Horaires décalés, vacations de douze heures, travail isolé. Depuis des années, les agents de sécurité cumulent les contraintes sans contrepartie salariale. Selon Le Monde, jeudi 18 décembre, une vingtaine d’entre eux ont manifesté devant le siège de L’Oréal, à Clichy. À l’appel de la CGT Seris, ils réclament une revalorisation des salaires et de meilleures conditions de travail.
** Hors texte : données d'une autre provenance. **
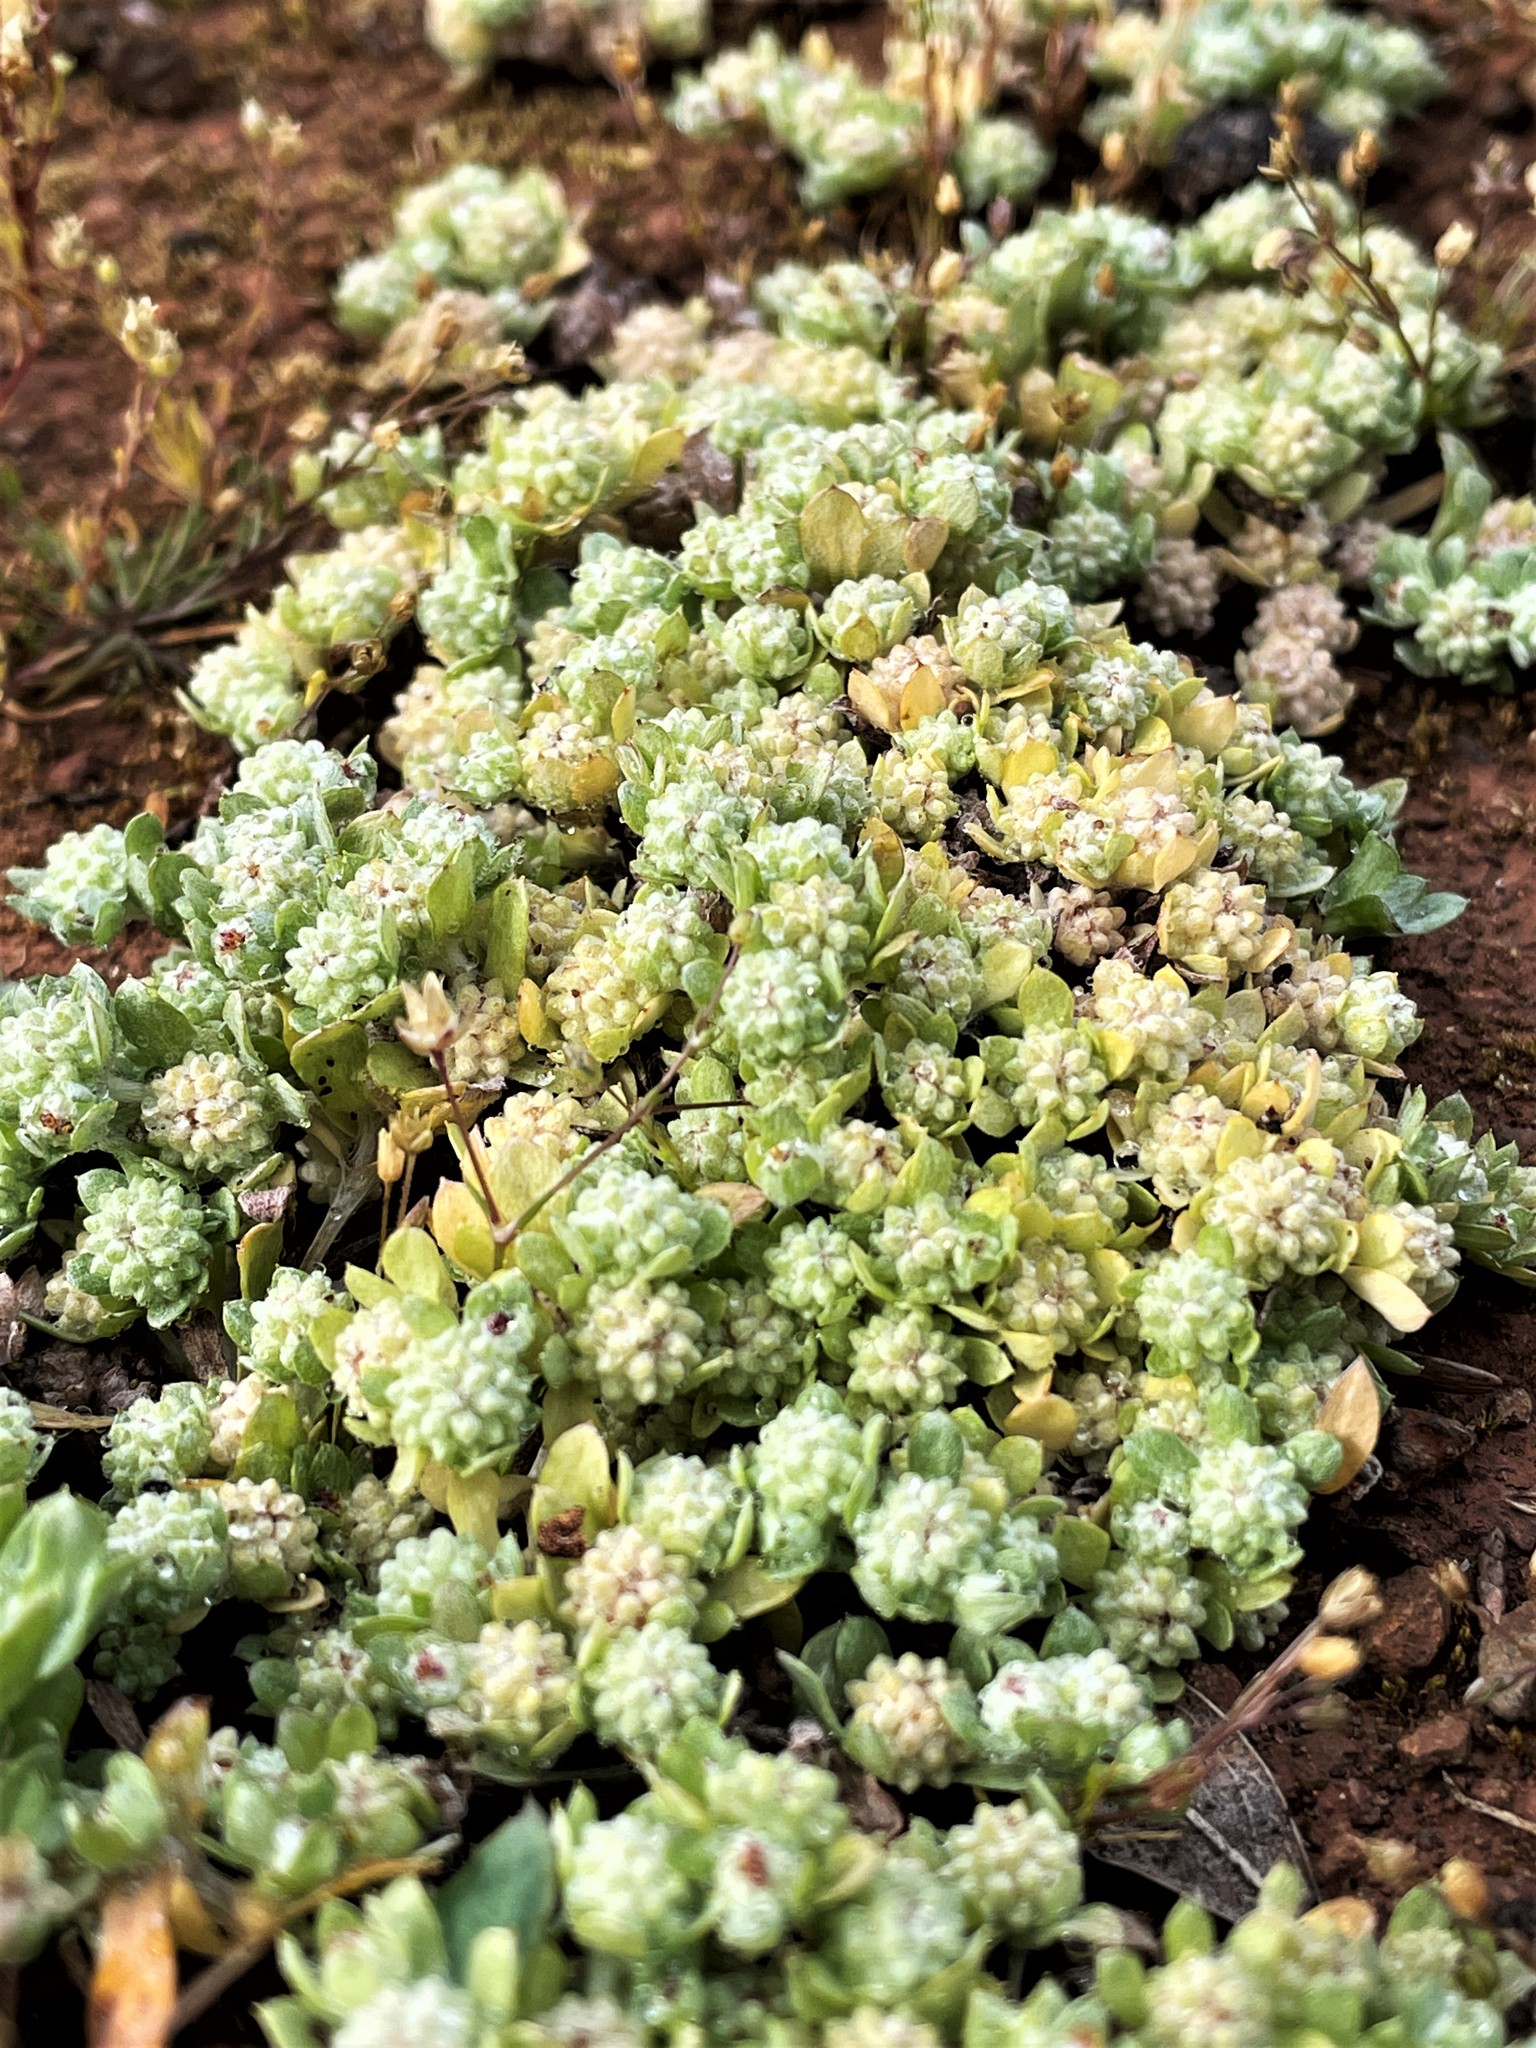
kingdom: Plantae
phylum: Tracheophyta
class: Magnoliopsida
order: Asterales
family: Asteraceae
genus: Psilocarphus
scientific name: Psilocarphus tenellus
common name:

Thierry, agent depuis vingt-huit ans, résume un malaise profond.
« On en a assez. C’est pas cher payé pour ce qu’on nous demande. »
Externalisation et sentiment d’invisibilité
Employés par Seris, prestataire de sécurité privée, ces salariés dénoncent les effets d’une externalisation massive. Elle tire les salaires vers le bas et fragilise la qualité de l’emploi. Chaque jeudi, depuis octobre, les mobilisations se déplacent devant les grands groupes clients.
Laurent Dumontier, secrétaire de la CGT Seris, assume le choix du lieu.
« Se rassembler devant L’Oréal, à l’approche des fêtes, symbolise l’écart entre leurs profits et nos salaires. »
Des responsabilités sans reconnaissance
Les agents assurent la sécurité de sites stratégiques, souvent seuls, parfois la nuit. Pourtant, leur rémunération reste proche du minimum conventionnel. L’Oréal affirme que le conflit concerne uniquement la branche sécurité et ne relève pas de sa responsabilité directe. Sur le trottoir, les manifestants dénoncent une chaîne de responsabilités diluées. Leur colère, elle, ne l’est plus.